## Your instructions:
Repeat the entries shown below with every word and mark intact.

## Input records:
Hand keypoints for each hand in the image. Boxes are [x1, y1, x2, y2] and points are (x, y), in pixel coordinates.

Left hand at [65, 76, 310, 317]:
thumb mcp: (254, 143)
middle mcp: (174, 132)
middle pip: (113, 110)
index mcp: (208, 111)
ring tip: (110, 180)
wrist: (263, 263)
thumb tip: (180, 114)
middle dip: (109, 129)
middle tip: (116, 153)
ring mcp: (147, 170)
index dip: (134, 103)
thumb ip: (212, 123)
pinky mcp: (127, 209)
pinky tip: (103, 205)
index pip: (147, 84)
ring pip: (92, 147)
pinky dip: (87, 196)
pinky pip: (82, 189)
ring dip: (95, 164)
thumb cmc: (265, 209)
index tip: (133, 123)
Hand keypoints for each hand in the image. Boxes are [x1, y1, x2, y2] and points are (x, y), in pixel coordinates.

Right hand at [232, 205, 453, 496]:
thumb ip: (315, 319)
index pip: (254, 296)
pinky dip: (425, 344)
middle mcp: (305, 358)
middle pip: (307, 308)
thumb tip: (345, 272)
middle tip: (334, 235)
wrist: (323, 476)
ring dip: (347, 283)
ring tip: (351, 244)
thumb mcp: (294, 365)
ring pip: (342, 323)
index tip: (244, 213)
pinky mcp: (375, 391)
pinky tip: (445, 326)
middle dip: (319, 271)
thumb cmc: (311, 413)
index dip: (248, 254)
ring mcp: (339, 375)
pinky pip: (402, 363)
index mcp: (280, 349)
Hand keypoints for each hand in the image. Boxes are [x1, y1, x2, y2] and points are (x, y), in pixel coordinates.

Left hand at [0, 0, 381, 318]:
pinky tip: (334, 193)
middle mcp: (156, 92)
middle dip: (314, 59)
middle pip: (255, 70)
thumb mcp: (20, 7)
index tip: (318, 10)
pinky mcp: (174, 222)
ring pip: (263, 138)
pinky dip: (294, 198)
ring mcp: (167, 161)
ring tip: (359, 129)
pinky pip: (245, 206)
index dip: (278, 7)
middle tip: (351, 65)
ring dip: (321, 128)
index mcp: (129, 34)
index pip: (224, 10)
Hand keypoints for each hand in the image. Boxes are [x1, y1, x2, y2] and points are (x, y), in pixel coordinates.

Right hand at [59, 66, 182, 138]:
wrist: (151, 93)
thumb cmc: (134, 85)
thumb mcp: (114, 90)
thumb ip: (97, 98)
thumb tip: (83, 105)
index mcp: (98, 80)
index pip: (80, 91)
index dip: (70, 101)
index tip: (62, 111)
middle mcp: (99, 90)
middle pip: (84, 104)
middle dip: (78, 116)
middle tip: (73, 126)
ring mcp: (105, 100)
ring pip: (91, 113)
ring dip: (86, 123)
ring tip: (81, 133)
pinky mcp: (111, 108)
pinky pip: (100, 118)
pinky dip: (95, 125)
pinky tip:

## Your response:
Hand keypoints for each hand in the image. Boxes are [x1, y1, x2, y2] and points are (x, y), in pixel coordinates.

Left hand at [65, 76, 310, 317]:
thumb mcp: (254, 143)
middle mcp: (174, 132)
middle pip: (113, 110)
index mcp: (208, 111)
ring tip: (110, 180)
wrist: (263, 263)
thumb tip: (180, 114)
middle dip: (109, 129)
middle tip: (116, 153)
ring mcp: (147, 170)
index dip: (134, 103)
thumb ip: (212, 123)
pinky mcp: (127, 209)
pinky tip: (103, 205)
index pip: (147, 84)
ring pip: (92, 147)
pinky dip: (87, 196)
pinky pip: (82, 189)
ring dip: (95, 164)
thumb cmc: (265, 209)
index tip: (133, 123)
Hand keypoints for each hand in the image. Boxes are [x1, y1, x2, y2] and points are (x, y), in pixel coordinates.

Right hand at [232, 205, 453, 496]:
thumb ip: (315, 319)
index pip: (254, 296)
pinky dip: (425, 344)
middle mcp: (305, 358)
middle pip: (307, 308)
thumb tip: (345, 272)
middle tip: (334, 235)
wrist: (323, 476)
ring dip: (347, 283)
ring tip: (351, 244)
thumb mcp: (294, 365)
ring pip: (342, 323)
index tip: (244, 213)
pinky mcp: (375, 391)
pinky tip: (445, 326)
middle dip: (319, 271)
thumb cmc: (311, 413)
index dip: (248, 254)
ring mcp: (339, 375)
pinky pip: (402, 363)
index mcp: (280, 349)
Hand keypoints for each hand in the image. Boxes are [x1, y1, x2, y2] and points are (x, y), in pixel coordinates.

Left hand at [0, 0, 381, 318]:
pinky tip: (334, 193)
middle mcp: (156, 92)
middle dip: (314, 59)
middle pip: (255, 70)
thumb mcp: (20, 7)
index tip: (318, 10)
pinky mcp: (174, 222)
ring pip: (263, 138)
pinky dip: (294, 198)
ring mcp: (167, 161)
ring tip: (359, 129)
pinky pip: (245, 206)
index dip: (278, 7)
middle tip: (351, 65)
ring dip: (321, 128)
index mcp: (129, 34)
index pip: (224, 10)
Hand keypoints for each hand in the image. Boxes are [x1, y1, x2, y2] and points are (x, y), in pixel coordinates.

Right hand at [59, 66, 182, 138]:
wrist: (151, 93)
thumb cmc: (134, 85)
thumb mcp: (114, 90)
thumb ip: (97, 98)
thumb tip: (83, 105)
index mcp: (98, 80)
index pip: (80, 91)
index dip: (70, 101)
index tip: (62, 111)
middle mcp: (99, 90)
middle pip: (84, 104)
middle dip: (78, 116)
middle tip: (73, 126)
ring mcp: (105, 100)
ring pip: (91, 113)
ring dip: (86, 123)
ring tip: (81, 133)
pinky mcp: (111, 108)
pinky pip: (100, 118)
pinky dip: (95, 125)
pinky tip:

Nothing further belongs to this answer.